• Short task: Extend the post below that reviews its December 2008 market predictions, starting after its final line.

I posted Turnaround on December 28, 2008. I’m going to review the predictions:
- This will not be as bad or even nearly as bad as the great depression
- Well this looks obvious now but really wasn’t obvious 12 months ago.
- Prices have overshot to the downside, in part due to deleveraging
- This turned out to be very true but there were 3 more months of pain to endure
- The recent situation is unprecedented and the response from government and monetary authorities has been unprecedented this will bring forward the recovery in commodity prices (at least relative to dollars).
- Commodities have been on a tare
- The US Dollar is going to go down substantially once the deleveraging ends, this will be more like quarters than years
- The USD had already peaked against the AUD in October 2008. The recent rally in AUD began in March 2009 and has seen the USD drop by half.
- US Treasury bond prices are unsustainable but may remain that way for some time. They are the short of the decade but you may not see any reversal in the next 12 months (don't fight the fed, the fed wants rates very low right now).
- You would have made money on this
- Many stock are an excellent buy at current prices based on the underlying value of their businesses.
- S&P 500 is up 72% from the low and 32% since the original predictions post. This is less than other worldwide markets!
- The worldwide fiscal response is targeted at infrastructure projects this will add incremental demand to commodity prices while low prices in the later quarters of '08 have reduced supply.
- The Goldman Sachs Commodity Index is up about 80% since December 2008.

• Provided data:

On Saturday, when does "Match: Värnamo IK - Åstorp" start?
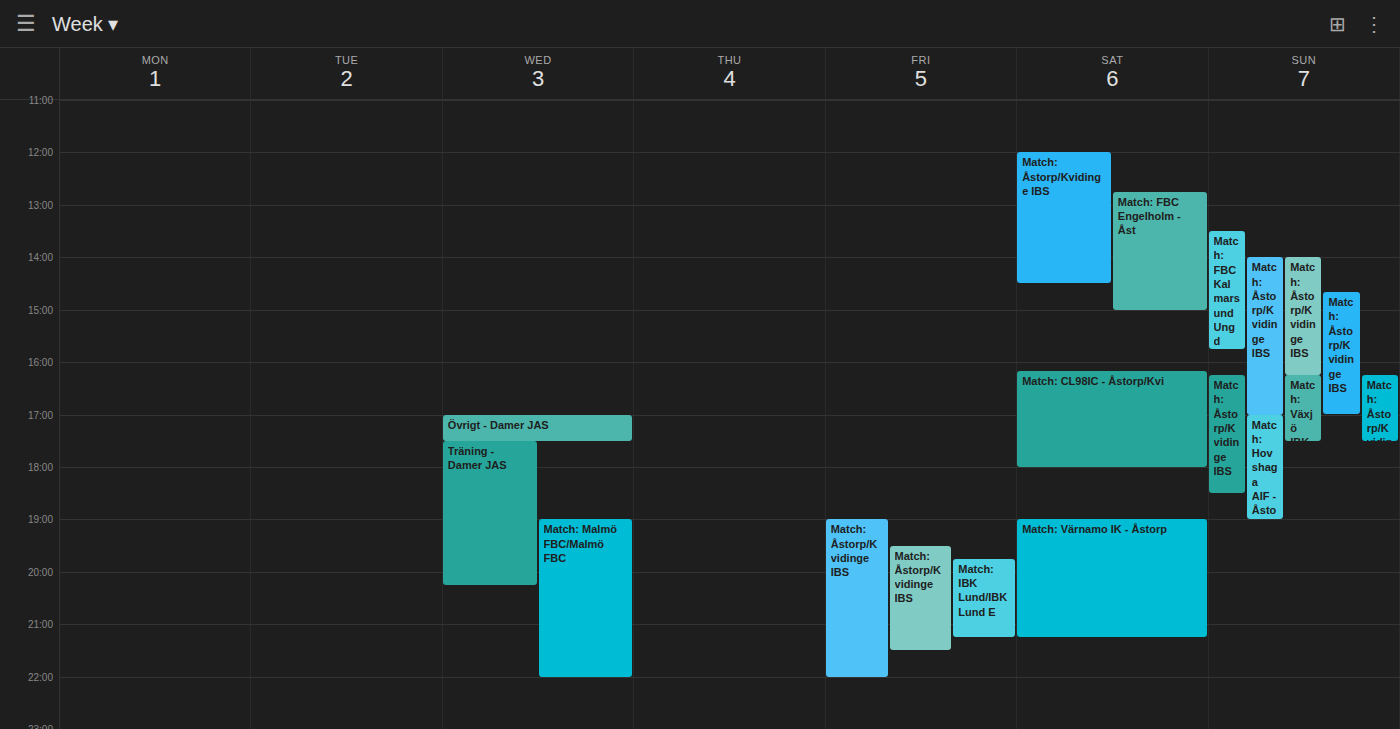
7:00 PMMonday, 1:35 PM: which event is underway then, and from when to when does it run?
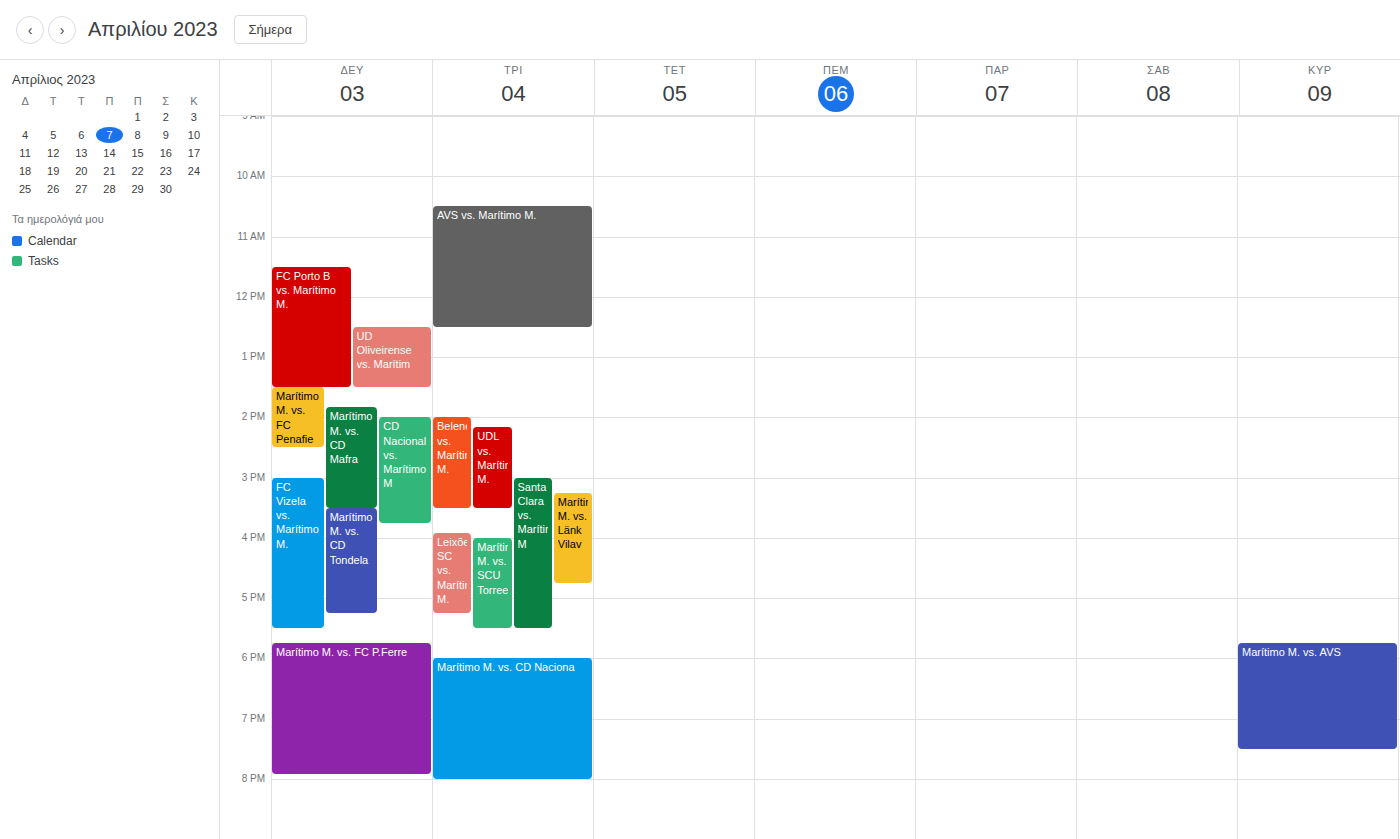
"Marítimo M. vs. FC Penafie", 1:30 PM to 2:30 PM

• Solved exercise:
- The major drop in asset prices was caused by credit markets seizing up, this problem is coming to an end (based on indicators such as the TED spread) though the economic slowdown persists. Half of the reason for the decline is resolved and asset prices will start to reflect this even while economies are in recession
- This took a few more months but the stock market certainly did turn while the economy was still in recession
- The stock market will turn in advance of the economy. There will be no economic news to indicate that stock prices are going to turn.
- Broad markets will probably retest their recent lows in the first half of 2009. It could be profitable to buy some insurance at today's and increasingly higher prices.
- Spot on. There was 25% downside from December 28th.
- Commodity stocks survived 7 months into the US recession and 10 months into the bear market. They are fundamentally unimpaired and will likely lead us out of the bear market.
- The GSCI is up nearly 3 times more than the S&P 500 since December 2008.
- Bank stocks will likely do well over 2009 because they were likely priced for the end of banking. Unfortunately they are too complicated to analyse so I won't be touching them.
- BKX was at 42 in December 08, It’s now at 47 which is 12%. Not exactly an outperformance. The learning here is when something is “too complicated to analyse” then I should stay far, far, away rather than make predictions about it!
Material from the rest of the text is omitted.